Soooooo I think i hate homebrewing in a good way:( It takes all my money away! I will have to use my food money on beer for the next month but it will be ok! Just got a 10gal megapot and this burner that seemed like a good deal.
http://www.amazon.com/King-Kooker-94...ds=king+kooker
I know its a bit much probably but i figured it would be useful if i was going to spend over 60$ on a crappy burner
Not to mention i just bought 2 more kegs and a 3 way air deal. Man... tell me its going to be alright!

wilserbrewer 07-10-2012 12:31 AM

Quote:

Originally Posted by drummerboyas157 (Post 4223164)
So I have been wanting to go to all grain and I just wanted to know what I should get for it.
Right now I brew in a 5 gal pot on the stove,What would be a estimated total for getting all the allgrain stuff i need?

Get your feet wet, go buy a 5 gal paint strainer bag for 3 bucks and do an all grain batch similar in technique as you are doing now for extract....sure you cant do a full volume boil, but simply mash and sparge and boil, depending on gravity achieved dilute to 4 to 5 gallons w/ top up water just like you do for extract brewing.

If you ae taking 6 hours for an extract, something must be wrong?:mug:

OK edit..........missed the post above, now you have two pots, so you can either build a cooler MLT, or get a grain bag and do a dunk sparge in the new pot and mash in your 5 gal...happy brewing!

If money is as tight as you say...find a way to buy grain by the sack and hops by the pound...your costs will be less than half compared to buying "kits". check out yakimavalleyhops.com fwiw

Transamguy77 07-10-2012 12:45 AM

I went AG a few months ago and I love it! I purchased a Bayou Classic fryer and 32qt pot from someone here on the forum for $40 and a 2 pack of paint strainer bags at Lowes are $4.

I can do a 5 gallon batch in 5 hours from start to finish cleaning up and all, so in your case it will be a shorter day.
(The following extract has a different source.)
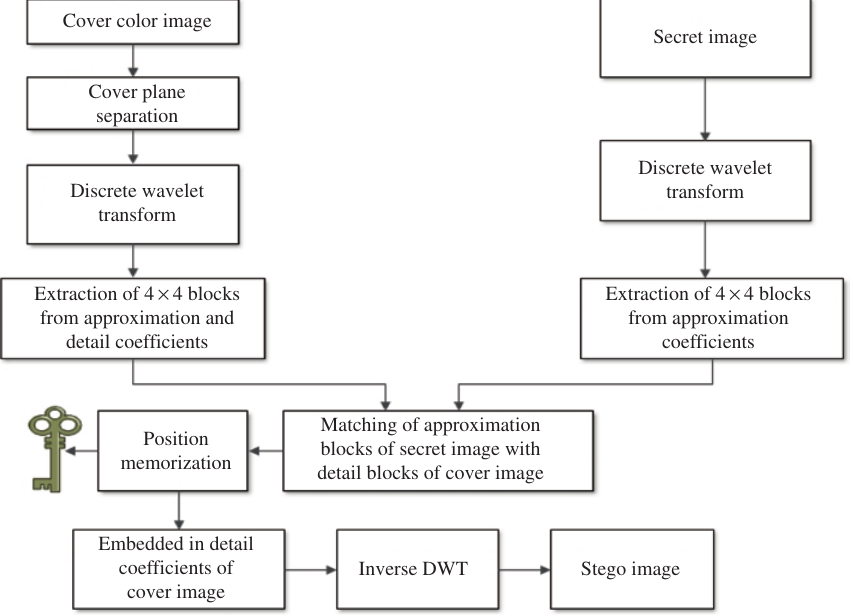
Figure 1: Proposed Embedding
If you are gonna purchase a pot seperately I'd recommend buying the biggest one you can afford, I was ok with 5 gallon batches but now I want to go bigger cause the only difference is the amount of grain you will use.

Keep your eye out on Cl for a fryer and pot they are on there you just need to keep your eye out. Good luck !
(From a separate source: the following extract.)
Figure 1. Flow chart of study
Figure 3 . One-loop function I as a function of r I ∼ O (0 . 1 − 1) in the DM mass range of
MatthewDLW3 07-11-2012 02:28 AM

You can really do any size batch for all grains just liket extracts you just have more steps and have to be more particular on your temps and times. This weekend I am doing a small 3 gallon batch from leftover grains, hops, and yeast I have just to try something new. I made pretty much all my stuff from scratch minus the 8 gallon brew pot and the propane burner. But everything cost me I would say maybe $200 all said and done. I recently changed my setup from the steel braid to a PVC manifold in my mash tun, and made a PVC sparger that I think works much better now. I would caution you at buying parts from a Home Depot or Lowes as they do not have much stainless steel parts. Brass Leechs lead won't kill ya but bothers me just knowing thats in there. Use only stainless steel fittings, PVC, and good hose. Watch some youtube videos of peoples setups and photos on here and get some ideas and go at it. I have been usually brew a batch and I end up either adding something or tweeking something in my setup. Hopefully in a few years I will have my perfect setup.

As for time. It is much more time intensive but that part of the fun for me. It takes me about 6 hrs from setting up to cleaning up and racking in the primary. Thats organizing the grains, mash in, mash out, sparging, boil, and chill. the mash in - sparging usually takes me about 3-4 hours. I do it really slow.